Cooking, cleaning and having your husband’s food ready to hit the table as he walks through the door. We are all familiar with the stereotypical housewife, and Shirley fits this description perfectly – until she decides that enough is enough and jets off to Greece to follow the dreams she has never dared to express.
Shirley Valentine does not have the most complex of plotlines. A 1980s housewife is restless and disappointed with her life, and so overcome with the desire to rediscover her identity, she runs away to Greece for a few weeks and does not want to go home. However, what makes it a compelling piece of theatre is the playwright Willy Russell’s insightful ability to write the female voice and comedy that comes alive on stage. The dialogue was undoubtedly sharp, witty and delivered flawlessly by actress Jodie Prenger.

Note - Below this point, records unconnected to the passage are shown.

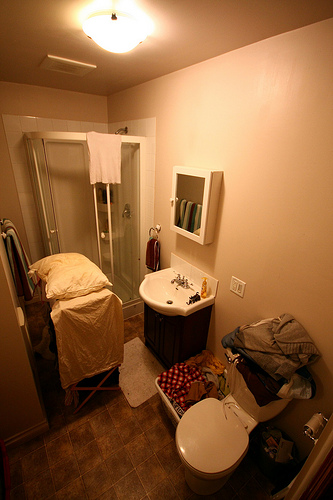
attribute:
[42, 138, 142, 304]
door — glass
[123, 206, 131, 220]
water handle — metallic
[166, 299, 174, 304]
drain hole — silver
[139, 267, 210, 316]
basin — white, porcelain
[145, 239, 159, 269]
hand towel — hanging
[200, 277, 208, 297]
soap bottle — liquid, yellow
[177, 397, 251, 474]
toilet cover — closed, white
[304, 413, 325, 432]
toilet roll — white, empty, cardboard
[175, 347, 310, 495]
toilet — white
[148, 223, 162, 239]
towel holder — silver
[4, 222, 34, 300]
towel — colorful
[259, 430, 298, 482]
trash can — full, black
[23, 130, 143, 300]
shower — tall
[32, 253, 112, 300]
pillow — white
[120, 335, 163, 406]
rug — light colored, slightly dirty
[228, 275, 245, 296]
light switch — white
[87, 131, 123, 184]
towel — white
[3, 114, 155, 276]
bath tile — terra cotta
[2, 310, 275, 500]
floor — brown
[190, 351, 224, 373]
garment — yellow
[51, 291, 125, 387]
sheet — white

Prenger (Shirley Valentine) brings this one-woman show to life with a brilliant energy that she holds consistently throughout the performance. This woman is incredibly funny. With spot on comedic timing and an ability to draw in a theatre full of people, Prenger keeps the audience entertained from start to finish. She is clearly a highly skilled actress, showing a great range of vocal talent as she does humorous impressions of the other characters from her world, filling the night with anecdotes and stories.
Between acts, the stage set shifted from being a domestic kitchen environment with warm tones and lighting to a beach with fairly surreal vibes. One could speculate that the fantasy-like aesthetics of the second act are reflective of Shirley Valentine’s journey, as she travels to Greece to live out her ‘fantasy’. The domesticity of the original stage set compliments her role as a housewife. It appears that she physically cooks a meal of egg and chips on stage, which is either evidence of a very believable special effect or the finely tuned multitasking abilities of Prenger.
The sound effects are minimalistic and used gently in the background to create a sense of atmosphere. The show’s use of lighting become more prominent in the second act, with the bright blue background contrasting intensely with the orange tones illuminating Prenger. This effect, coupled with her amazing energy, really helps to draw in the audience’s focus.
Overall, Shirley Valentine is a fun piece of theatre. Though the storyline may be fairly predictable, it is well-written. Admittedly it was penned in the 1980s for an audience that may have found Shirley’s journey from domesticity to independence refreshing. The execution is spot on, leading to an enjoyable show that will have you laughing until the curtains close.